For the cell cycle, understand doubling time reasoning. If a tissue has 2⁰ cells and a doubling time of 24 hours, after n days the population is 2ⁿ × initial count. A common question involves determining how many mitotic divisions are needed to produce a given number of cells from a single progenitor: the answer is log₂(N), rounded up. For a cell with haploid number n = 12, the diploid number is 2n = 24. After S phase, each of the 24 chromosomes has been replicated into two sister chromatids, yielding 24 chromosomes and 48 sister chromatids. During mitosis, these 48 chromatids separate to produce two cells, each with 24 chromosomes (12 homologous pairs).

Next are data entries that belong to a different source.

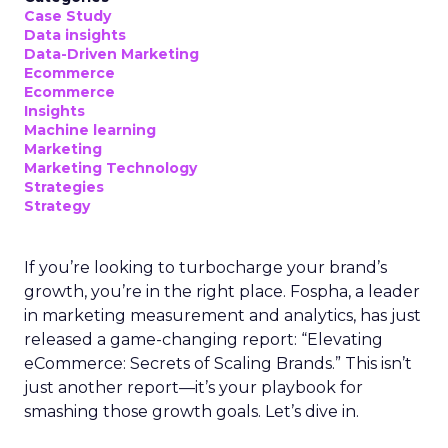
Key Strategy:
Majority offline brands primarily
invest in click-based channels like Performance
Max. However, the analysis reveals significant
opportunities in Paid Social, suggesting a
balanced approach for optimal results.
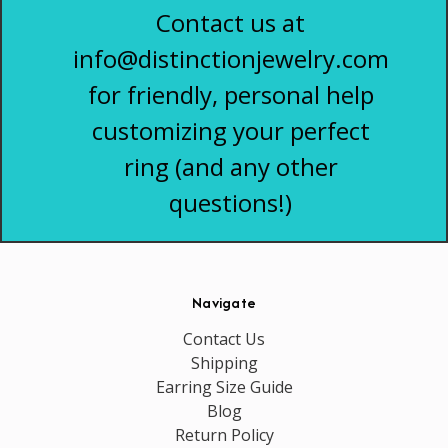
Contact us at
info@distinctionjewelry.com
for friendly, personal help
customizing your perfect
ring (and any other
questions!)
Navigate
Contact Us
Shipping
Earring Size Guide
Blog
Return Policy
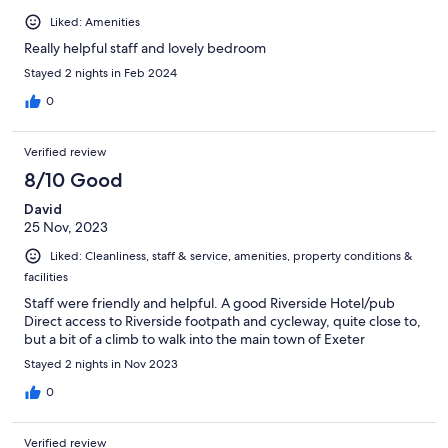
Liked: Amenities
Really helpful staff and lovely bedroom
Stayed 2 nights in Feb 2024
0
Verified review
8/10 Good
David
25 Nov, 2023
Liked: Cleanliness, staff & service, amenities, property conditions &
facilities
Staff were friendly and helpful. A good Riverside Hotel/pub
Direct access to Riverside footpath and cycleway, quite close to,
but a bit of a climb to walk into the main town of Exeter
Stayed 2 nights in Nov 2023
0
Verified review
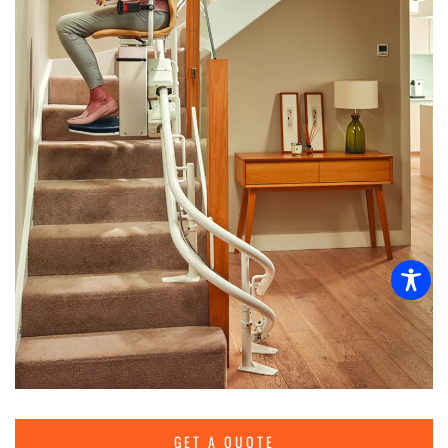
GET A QUOTE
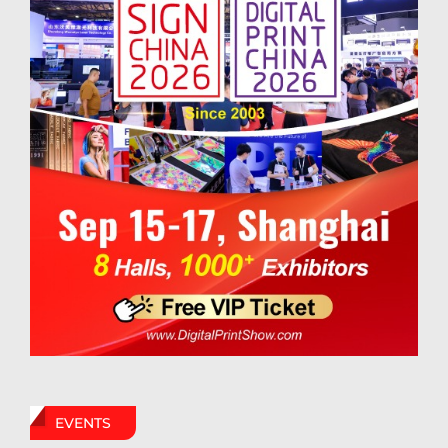
EVENTS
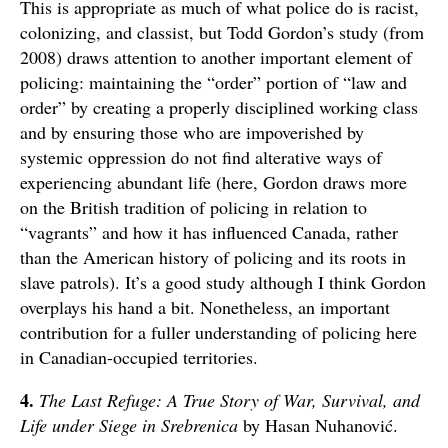
This is appropriate as much of what police do is racist,
colonizing, and classist, but Todd Gordon’s study (from
2008) draws attention to another important element of
policing: maintaining the “order” portion of “law and
order” by creating a properly disciplined working class
and by ensuring those who are impoverished by
systemic oppression do not find alterative ways of
experiencing abundant life (here, Gordon draws more
on the British tradition of policing in relation to
“vagrants” and how it has influenced Canada, rather
than the American history of policing and its roots in
slave patrols). It’s a good study although I think Gordon
overplays his hand a bit. Nonetheless, an important
contribution for a fuller understanding of policing here
in Canadian-occupied territories.
4.
The Last Refuge: A True Story of War, Survival, and
Life under Siege in Srebrenica
by Hasan Nuhanović.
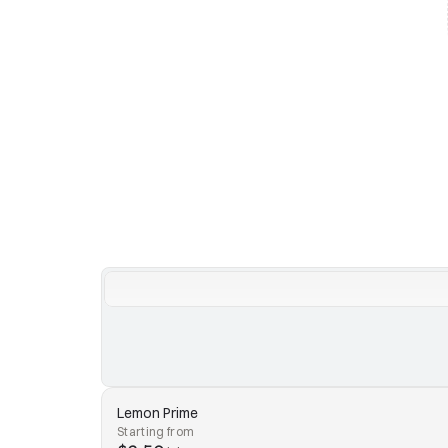
Lemon Prime
Starting from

Dose-response curves plot the magnitude of cellular response against ligand concentration on a semi-log scale. The EC₅₀ represents the ligand concentration producing half the maximal response. A leftward shift in the curve indicates increased sensitivity. You should be able to interpret these graphs, identify saturation points, and explain why the relationship is sigmoidal rather than linear.
Study Moves
Exam Linkage
AP Biology graders reward mechanistic precision. When a prompt asks you to explain how a signal is transduced, you must articulate the specific molecular events: conformational change in the receptor, G protein activation through GDP-GTP exchange, effector enzyme stimulation, second messenger production, kinase cascade activation, and target protein phosphorylation. Omitting steps or describing the process vaguely costs points. When asked to predict the consequence of a mutation—such as a constitutively active RTK that dimerizes without ligand—you must state that the pathway is activated continuously, leading to uncontrolled cell division and potential tumor formation. The verb describe requires a detailed account of what happens, while justify demands that you connect your prediction to specific biological reasoning. For cell cycle questions, use precise terminology: distinguish between sister chromatids and homologous chromosomes, specify which checkpoint is affected, and name the relevant cyclin-CDK complexes. Graders look for the correct sequence of mitotic events and the role of each checkpoint in maintaining genomic integrity. Always connect structure to function—for example, explain how the phosphorylation of nuclear lamins by MPF directly causes nuclear envelope fragmentation through disruption of lamin protein interactions. Practice writing one-paragraph explanations that chain cause to effect using the language of molecular mechanisms.